Inflation, which measures the rate at which consumer prices rise, dropped to 4.6% in the year to October, down from 6.7% the month before. The figure means a government pledge to halve inflation by end of the year has been met early. But there is a limit to how much credit ministers can take for the fall as energy prices settle. Economists have said the main reason inflation has fallen from its peak of 11.1% in October 2022 is due to a fall this month in the energy price cap, which limits what suppliers can charge consumers per unit of energy. They also note the Bank of England's decision to raise interest rates, in a bid to cool demand in the UK economy and slow price rises. Rates are currently at 5.25%, a 15-year high, which has pushed up mortgage costs but also meant higher savings rates.

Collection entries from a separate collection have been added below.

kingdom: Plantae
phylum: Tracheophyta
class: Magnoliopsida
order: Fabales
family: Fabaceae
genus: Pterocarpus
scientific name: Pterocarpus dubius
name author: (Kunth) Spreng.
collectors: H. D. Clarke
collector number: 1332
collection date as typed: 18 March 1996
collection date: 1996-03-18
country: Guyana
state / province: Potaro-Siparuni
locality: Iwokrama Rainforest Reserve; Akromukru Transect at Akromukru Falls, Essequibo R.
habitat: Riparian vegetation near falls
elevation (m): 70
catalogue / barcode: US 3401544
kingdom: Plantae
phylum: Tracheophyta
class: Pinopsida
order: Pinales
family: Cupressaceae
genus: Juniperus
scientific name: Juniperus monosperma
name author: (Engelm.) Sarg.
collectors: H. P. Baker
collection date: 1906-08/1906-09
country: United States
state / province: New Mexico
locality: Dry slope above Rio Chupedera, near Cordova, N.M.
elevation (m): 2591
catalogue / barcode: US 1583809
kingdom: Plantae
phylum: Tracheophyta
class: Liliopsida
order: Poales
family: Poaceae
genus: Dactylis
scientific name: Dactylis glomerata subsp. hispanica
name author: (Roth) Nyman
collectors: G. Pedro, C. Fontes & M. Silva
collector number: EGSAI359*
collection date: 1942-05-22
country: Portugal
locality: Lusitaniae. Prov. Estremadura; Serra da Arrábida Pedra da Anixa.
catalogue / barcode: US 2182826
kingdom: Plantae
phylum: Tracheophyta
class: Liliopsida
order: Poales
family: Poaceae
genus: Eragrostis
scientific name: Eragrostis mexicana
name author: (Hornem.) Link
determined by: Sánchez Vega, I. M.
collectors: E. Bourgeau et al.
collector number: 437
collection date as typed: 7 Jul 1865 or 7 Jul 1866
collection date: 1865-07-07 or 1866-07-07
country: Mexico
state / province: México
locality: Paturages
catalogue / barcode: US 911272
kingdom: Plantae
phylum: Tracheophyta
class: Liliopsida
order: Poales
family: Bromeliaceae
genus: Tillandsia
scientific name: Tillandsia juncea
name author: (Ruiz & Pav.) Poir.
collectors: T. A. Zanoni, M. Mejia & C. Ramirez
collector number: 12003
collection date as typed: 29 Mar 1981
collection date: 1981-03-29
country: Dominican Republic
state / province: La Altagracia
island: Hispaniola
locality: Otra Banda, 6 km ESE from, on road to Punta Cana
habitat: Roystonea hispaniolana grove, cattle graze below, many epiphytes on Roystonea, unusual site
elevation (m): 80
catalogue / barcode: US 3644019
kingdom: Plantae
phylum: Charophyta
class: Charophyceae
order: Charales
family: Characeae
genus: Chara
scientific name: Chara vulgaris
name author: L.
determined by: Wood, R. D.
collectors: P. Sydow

Grant Fitzner, chief economist at the Office for National Statistics (ONS), said inflation fell as "last year's steep rise in energy costs has been followed by a small reduction in the energy price cap this year". He added food prices were little changed last month, but said hotel prices had fallen. Although the signs point to the cost of living easing, many households will not feel better off, especially when it comes to energy bills. Despite gas and electricity prices being lower than last year, most households will actually pay more for energy this winter than last because government support for bills is no longer in place. Falling inflation also does not mean that most goods and services are cheaper to buy, rather that prices are rising less quickly.
'Legacy of higher prices'
James Smith, research director at the Resolution Foundation think tank which focuses on the living standards of people on low-to-middle incomes, said "the cost-of-living crisis is far from over". "The scale of Britain's inflation shock has left a legacy of far higher prices," he said. "Over the past two years, the cost of energy has surged by 49% while food prices have risen by 28% - far greater than the 14% in average earnings over this period."